Adapting models developed by William Nordhaus, a Yale economist and Nobel laureate, Bressler calculated the number of immediate heat deaths caused by current levels of global warming. His calculations do not include the number of people who may die from rising sea levels, superstorms, crop failures or diseases affected by global warming. This means that estimated deaths - where reach the number of people killed in World War II - could still be one "Huge devaluation", noted Bressler.
Every 4.434 tons of carbon released in 2020 in the Earth's atmosphere, will kill one person this century, according to expert estimates, which predict that the planet's temperature will rise by 4,1 degrees Celsius by 2100.
So far, the planet's temperature has risen by about 1,1 degrees Celsius, compared to pre-industrial years. The amount of pollution caused during the lifetime of three average U.S. residents is estimated to contribute to the death of another person. Bressler emphasized that Higher mortality rates are expected in the warmest and poorest regions of the world - in Africa, the Middle East and South Asia.
The new measure could have a significant impact on how economies calculate the so-called "social cost" of coal, as well as help governments determine policy by calculating future losses.
However, the scale revealed by Bressler's research suggests that the social cost of coal should be significantly higher, about US $ 258 per tonne, if the world's economies want to reduce the deaths caused by global warming.

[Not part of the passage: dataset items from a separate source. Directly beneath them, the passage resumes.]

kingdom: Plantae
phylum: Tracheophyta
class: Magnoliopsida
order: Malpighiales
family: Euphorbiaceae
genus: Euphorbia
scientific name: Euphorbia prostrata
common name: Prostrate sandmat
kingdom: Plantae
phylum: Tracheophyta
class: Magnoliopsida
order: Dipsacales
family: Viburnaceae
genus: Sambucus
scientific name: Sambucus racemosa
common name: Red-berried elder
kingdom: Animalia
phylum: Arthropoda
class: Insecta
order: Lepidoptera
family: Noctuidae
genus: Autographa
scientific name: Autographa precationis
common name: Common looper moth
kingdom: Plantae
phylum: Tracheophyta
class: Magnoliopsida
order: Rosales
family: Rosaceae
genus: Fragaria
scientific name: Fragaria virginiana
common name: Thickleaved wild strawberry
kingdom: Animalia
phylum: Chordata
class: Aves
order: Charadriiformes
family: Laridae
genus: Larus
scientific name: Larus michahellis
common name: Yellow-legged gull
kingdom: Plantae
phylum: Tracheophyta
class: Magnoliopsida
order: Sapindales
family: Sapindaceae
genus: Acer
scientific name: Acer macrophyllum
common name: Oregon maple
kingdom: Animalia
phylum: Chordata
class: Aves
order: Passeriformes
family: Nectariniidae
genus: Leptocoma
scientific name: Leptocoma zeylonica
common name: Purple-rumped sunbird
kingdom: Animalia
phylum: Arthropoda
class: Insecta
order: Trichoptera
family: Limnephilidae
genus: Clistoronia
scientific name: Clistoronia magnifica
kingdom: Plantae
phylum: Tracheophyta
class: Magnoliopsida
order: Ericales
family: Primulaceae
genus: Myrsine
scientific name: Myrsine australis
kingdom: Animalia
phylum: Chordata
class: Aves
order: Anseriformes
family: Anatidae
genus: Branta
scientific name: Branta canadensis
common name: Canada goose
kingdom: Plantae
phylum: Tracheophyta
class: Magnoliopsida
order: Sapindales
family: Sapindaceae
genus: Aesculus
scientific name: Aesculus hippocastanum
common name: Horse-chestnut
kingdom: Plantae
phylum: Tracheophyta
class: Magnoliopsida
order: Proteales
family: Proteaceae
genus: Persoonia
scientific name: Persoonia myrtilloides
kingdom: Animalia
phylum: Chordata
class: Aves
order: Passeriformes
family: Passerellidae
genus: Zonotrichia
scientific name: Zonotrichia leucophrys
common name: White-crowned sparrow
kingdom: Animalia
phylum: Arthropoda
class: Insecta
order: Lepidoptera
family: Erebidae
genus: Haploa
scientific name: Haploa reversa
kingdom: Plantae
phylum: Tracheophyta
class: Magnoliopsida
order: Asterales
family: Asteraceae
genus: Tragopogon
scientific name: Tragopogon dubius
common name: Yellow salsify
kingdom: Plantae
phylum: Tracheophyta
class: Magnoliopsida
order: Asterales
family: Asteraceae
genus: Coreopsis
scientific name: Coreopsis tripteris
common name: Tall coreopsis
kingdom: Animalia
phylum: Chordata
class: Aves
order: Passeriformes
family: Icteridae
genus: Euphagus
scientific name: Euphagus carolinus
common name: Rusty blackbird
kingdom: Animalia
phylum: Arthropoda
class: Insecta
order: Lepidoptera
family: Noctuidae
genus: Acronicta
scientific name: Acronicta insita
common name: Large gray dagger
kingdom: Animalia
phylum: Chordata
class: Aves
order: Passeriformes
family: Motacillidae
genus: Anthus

Higher costs for carbon pollution could immediately lead to bigger emission cuts, which in turn could to save lives. Coverage of the average global temperature rise of 2,4 degrees Celsius by the end of the century, compared to the moderate emission reductions that will warm the planet by 3,4 degrees Celsius, could save 74 million people from death due to heat.
Finally, Bressler emphasized the following: "Governments need to adopt large-scale policies, such as coal pricing, ceilings, trade and investment in low-carbon technologies, and energy storage."